> **Exercise**
Retype the lines below exactly, starting with the first line and ending with the line that contains "و عملکرد غرفه", including both of those lines.

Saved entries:

[Start of section]

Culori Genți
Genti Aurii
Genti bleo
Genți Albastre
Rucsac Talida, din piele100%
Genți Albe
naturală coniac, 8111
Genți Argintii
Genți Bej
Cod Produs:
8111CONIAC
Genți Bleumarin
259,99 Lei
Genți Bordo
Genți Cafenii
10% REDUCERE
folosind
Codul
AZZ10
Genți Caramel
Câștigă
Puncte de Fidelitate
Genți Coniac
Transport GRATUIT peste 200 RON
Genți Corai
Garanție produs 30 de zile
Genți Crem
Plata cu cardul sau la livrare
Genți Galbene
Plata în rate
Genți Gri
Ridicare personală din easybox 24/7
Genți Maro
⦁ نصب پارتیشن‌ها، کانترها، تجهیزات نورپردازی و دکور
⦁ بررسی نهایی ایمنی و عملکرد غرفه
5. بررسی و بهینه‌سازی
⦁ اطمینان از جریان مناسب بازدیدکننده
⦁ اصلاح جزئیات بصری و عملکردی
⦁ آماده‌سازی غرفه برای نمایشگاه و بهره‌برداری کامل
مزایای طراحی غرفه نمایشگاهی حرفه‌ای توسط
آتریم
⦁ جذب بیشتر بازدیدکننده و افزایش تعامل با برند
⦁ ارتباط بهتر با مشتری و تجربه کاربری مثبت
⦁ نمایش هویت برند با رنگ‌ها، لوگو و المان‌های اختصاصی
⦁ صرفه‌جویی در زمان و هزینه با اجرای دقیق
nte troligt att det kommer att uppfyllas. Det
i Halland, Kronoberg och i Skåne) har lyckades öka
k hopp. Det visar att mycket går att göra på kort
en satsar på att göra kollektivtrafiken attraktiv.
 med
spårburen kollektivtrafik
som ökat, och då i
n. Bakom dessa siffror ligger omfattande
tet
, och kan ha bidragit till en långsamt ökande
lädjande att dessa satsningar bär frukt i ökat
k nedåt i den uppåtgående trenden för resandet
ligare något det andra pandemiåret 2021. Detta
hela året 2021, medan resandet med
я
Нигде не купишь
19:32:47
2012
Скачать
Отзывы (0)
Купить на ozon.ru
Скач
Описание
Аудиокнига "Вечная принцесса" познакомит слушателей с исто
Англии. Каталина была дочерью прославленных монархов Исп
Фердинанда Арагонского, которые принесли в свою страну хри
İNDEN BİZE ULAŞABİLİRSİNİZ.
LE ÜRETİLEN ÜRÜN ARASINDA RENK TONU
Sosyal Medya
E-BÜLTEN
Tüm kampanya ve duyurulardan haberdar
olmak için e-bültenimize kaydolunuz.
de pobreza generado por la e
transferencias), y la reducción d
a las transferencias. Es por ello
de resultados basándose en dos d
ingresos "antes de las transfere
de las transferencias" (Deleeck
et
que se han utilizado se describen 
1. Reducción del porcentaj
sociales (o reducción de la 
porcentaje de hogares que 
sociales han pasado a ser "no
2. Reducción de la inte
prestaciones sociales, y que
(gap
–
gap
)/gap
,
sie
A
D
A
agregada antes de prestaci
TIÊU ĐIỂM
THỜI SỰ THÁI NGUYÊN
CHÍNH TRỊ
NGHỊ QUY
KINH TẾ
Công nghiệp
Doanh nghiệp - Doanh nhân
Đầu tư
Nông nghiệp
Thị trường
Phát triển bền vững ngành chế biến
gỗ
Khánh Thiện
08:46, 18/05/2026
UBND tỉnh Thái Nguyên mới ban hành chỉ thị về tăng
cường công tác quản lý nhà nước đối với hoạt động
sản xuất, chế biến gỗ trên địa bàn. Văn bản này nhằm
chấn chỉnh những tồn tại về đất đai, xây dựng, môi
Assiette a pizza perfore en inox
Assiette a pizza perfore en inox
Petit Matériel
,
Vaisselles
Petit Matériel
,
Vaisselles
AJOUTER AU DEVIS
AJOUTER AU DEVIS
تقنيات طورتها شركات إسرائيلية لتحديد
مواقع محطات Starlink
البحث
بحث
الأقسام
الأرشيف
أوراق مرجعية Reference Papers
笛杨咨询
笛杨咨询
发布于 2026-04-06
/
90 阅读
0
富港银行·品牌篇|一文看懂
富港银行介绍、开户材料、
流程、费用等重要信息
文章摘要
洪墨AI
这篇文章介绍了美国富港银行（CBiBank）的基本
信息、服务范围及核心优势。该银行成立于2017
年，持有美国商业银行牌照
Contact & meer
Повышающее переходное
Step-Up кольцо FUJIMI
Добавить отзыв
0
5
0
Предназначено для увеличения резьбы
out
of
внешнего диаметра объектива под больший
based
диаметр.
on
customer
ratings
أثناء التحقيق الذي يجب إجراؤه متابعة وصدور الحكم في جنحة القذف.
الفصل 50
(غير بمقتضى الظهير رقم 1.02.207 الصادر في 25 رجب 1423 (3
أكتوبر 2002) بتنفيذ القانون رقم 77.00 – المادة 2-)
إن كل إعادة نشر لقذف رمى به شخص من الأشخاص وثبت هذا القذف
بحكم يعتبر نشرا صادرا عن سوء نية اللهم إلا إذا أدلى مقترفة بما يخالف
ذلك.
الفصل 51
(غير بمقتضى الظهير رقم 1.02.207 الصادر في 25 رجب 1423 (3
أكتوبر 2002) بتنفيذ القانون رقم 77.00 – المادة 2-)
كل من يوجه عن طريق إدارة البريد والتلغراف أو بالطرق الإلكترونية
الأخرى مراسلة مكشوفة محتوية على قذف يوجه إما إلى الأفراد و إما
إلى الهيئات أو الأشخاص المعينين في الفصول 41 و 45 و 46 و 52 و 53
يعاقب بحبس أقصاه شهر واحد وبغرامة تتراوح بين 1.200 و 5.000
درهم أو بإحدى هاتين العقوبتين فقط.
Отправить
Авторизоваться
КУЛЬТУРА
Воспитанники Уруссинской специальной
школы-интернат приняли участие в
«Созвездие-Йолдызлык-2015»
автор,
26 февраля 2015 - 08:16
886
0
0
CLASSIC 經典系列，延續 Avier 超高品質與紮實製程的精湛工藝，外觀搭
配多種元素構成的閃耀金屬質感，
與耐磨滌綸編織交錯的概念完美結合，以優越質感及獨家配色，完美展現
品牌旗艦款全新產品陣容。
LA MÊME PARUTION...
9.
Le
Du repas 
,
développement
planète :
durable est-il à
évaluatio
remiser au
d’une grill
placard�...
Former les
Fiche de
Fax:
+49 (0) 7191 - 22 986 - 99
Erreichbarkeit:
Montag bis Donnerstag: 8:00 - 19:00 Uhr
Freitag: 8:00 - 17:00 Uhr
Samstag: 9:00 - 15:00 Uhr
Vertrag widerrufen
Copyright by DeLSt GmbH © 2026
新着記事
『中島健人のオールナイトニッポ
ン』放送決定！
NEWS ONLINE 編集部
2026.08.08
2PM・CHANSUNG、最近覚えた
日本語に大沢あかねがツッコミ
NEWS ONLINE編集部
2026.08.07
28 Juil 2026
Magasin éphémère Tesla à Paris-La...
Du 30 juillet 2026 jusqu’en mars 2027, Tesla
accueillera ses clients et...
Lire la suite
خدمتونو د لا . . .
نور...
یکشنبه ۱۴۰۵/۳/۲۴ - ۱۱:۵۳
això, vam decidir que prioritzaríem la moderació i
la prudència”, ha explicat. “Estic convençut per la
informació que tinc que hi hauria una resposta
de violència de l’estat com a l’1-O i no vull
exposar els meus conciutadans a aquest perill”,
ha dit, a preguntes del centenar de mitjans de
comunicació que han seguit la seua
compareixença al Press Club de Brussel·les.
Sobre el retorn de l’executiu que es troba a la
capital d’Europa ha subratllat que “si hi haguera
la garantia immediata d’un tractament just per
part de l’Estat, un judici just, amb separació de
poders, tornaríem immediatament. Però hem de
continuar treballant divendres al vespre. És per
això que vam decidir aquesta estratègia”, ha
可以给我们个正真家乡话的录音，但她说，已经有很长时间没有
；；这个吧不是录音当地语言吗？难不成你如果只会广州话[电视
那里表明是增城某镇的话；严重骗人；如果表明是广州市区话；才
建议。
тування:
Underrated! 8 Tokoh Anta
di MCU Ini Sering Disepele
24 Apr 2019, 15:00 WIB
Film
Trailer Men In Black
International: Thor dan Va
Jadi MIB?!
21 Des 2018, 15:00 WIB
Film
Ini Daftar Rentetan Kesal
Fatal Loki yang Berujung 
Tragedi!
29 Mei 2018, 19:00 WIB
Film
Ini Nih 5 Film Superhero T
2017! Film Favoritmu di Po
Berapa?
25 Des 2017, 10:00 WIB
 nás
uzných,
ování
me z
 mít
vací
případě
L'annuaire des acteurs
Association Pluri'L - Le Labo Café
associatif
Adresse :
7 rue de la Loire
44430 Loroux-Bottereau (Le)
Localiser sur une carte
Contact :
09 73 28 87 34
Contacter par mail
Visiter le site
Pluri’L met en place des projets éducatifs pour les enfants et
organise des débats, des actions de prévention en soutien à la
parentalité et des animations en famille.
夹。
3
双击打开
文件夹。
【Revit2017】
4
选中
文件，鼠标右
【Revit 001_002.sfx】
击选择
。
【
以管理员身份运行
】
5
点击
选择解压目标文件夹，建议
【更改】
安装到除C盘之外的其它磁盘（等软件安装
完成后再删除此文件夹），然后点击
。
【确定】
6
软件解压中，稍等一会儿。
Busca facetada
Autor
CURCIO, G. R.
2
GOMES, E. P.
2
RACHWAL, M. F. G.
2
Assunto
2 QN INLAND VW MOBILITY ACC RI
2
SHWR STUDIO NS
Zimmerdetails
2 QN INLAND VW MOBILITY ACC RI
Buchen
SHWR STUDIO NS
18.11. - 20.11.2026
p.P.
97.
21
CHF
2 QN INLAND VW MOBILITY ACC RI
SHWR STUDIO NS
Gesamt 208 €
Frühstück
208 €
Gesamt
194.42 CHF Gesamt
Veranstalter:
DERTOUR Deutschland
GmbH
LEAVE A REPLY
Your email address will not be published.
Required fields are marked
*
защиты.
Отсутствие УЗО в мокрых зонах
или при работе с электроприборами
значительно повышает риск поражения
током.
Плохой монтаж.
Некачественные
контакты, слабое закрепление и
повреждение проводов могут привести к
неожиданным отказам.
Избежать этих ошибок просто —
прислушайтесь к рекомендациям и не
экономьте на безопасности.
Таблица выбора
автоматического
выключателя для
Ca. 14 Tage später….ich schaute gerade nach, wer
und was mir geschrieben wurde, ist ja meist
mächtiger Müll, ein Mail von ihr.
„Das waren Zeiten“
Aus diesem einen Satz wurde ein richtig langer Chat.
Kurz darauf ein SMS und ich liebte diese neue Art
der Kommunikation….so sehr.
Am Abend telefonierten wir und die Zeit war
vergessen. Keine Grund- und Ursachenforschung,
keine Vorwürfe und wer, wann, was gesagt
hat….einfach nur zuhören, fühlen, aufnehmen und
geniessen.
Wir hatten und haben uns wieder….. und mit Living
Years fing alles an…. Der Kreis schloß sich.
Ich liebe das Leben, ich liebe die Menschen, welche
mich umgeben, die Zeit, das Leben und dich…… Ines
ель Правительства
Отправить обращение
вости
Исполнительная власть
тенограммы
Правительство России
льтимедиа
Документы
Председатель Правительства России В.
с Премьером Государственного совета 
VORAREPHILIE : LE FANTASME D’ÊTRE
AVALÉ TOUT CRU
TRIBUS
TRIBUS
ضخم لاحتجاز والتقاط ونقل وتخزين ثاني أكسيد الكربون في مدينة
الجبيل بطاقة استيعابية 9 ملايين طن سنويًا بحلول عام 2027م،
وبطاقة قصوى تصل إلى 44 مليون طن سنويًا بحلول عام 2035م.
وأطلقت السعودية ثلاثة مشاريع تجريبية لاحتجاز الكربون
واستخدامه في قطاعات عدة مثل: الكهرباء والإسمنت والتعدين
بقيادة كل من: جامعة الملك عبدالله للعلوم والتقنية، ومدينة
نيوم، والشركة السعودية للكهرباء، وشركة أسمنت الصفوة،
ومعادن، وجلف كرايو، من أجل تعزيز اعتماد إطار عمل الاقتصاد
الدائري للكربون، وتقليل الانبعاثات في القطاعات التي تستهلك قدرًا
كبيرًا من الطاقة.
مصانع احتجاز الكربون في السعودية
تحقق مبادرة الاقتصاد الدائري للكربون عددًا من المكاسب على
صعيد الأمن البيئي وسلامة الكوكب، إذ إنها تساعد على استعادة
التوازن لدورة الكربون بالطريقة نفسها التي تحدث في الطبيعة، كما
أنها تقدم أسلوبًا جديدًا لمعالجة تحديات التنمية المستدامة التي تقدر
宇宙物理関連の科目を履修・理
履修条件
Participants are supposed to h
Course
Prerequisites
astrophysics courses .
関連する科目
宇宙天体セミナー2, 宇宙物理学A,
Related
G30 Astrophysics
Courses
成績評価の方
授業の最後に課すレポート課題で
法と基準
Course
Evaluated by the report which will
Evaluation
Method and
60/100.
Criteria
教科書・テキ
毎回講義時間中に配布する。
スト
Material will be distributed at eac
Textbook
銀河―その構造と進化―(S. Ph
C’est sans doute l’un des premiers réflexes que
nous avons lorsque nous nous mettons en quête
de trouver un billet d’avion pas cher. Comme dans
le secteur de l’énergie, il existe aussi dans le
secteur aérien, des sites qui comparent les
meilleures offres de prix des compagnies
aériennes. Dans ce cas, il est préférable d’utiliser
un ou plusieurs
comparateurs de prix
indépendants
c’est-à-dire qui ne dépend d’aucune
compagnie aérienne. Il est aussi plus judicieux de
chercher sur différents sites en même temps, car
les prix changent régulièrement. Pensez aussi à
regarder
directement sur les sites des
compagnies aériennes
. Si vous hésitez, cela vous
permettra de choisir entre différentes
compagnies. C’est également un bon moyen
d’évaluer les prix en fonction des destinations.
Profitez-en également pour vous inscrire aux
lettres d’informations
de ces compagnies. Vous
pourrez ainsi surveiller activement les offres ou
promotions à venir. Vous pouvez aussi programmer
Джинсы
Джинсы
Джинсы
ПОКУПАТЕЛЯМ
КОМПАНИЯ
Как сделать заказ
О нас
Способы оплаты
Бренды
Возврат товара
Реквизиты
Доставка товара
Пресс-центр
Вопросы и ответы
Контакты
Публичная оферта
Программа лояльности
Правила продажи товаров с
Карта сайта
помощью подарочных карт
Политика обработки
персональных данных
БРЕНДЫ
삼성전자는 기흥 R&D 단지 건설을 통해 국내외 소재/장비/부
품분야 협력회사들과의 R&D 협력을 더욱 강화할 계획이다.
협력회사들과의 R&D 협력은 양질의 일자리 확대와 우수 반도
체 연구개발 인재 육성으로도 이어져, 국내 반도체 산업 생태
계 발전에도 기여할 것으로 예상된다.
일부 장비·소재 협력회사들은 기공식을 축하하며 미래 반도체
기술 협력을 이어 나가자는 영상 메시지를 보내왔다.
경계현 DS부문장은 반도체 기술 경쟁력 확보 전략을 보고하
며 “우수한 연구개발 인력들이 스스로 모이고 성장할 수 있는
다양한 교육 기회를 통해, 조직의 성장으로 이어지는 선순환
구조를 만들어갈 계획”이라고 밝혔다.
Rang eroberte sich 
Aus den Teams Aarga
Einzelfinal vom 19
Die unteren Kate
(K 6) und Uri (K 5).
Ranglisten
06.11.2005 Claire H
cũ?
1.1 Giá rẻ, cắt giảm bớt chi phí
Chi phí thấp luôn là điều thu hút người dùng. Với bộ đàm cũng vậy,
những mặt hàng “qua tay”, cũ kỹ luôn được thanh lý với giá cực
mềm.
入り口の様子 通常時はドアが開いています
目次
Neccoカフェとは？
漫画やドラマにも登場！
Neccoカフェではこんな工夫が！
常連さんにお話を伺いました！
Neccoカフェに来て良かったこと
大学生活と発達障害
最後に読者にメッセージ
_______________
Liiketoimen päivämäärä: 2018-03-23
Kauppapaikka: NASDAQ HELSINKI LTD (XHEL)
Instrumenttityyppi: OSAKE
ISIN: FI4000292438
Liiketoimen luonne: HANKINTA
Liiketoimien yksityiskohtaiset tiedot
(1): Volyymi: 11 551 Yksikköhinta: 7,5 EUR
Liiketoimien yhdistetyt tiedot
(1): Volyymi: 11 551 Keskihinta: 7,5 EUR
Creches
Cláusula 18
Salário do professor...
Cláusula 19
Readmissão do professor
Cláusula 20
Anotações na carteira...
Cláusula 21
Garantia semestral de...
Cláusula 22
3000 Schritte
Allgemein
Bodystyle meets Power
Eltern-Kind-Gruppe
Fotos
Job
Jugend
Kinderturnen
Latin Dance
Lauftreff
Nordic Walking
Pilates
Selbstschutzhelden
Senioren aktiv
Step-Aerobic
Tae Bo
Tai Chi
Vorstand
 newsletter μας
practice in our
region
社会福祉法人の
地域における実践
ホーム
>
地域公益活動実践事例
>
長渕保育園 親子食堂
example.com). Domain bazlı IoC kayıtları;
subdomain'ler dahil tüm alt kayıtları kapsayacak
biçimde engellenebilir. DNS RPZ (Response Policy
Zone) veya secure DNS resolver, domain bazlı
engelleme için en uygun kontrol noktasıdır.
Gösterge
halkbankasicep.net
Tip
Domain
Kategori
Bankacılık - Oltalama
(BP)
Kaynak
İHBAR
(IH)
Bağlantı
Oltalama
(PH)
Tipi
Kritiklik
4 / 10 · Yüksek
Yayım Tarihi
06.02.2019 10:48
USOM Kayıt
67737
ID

[End of section]

> **Solution to the problem**
Culori Genți
Genti Aurii
Genti bleo
Genți Albastre
Rucsac Talida, din piele100%
Genți Albe
naturală coniac, 8111
Genți Argintii
Genți Bej
Cod Produs:
8111CONIAC
Genți Bleumarin
259,99 Lei
Genți Bordo
Genți Cafenii
10% REDUCERE
folosind
Codul
AZZ10
Genți Caramel
Câștigă
Puncte de Fidelitate
Genți Coniac
Transport GRATUIT peste 200 RON
Genți Corai
Garanție produs 30 de zile
Genți Crem
Plata cu cardul sau la livrare
Genți Galbene
Plata în rate
Genți Gri
Ridicare personală din easybox 24/7
Genți Maro
⦁ نصب پارتیشن‌ها، کانترها، تجهیزات نورپردازی و دکور
⦁ بررسی نهایی ایمنی و عملکرد غرفه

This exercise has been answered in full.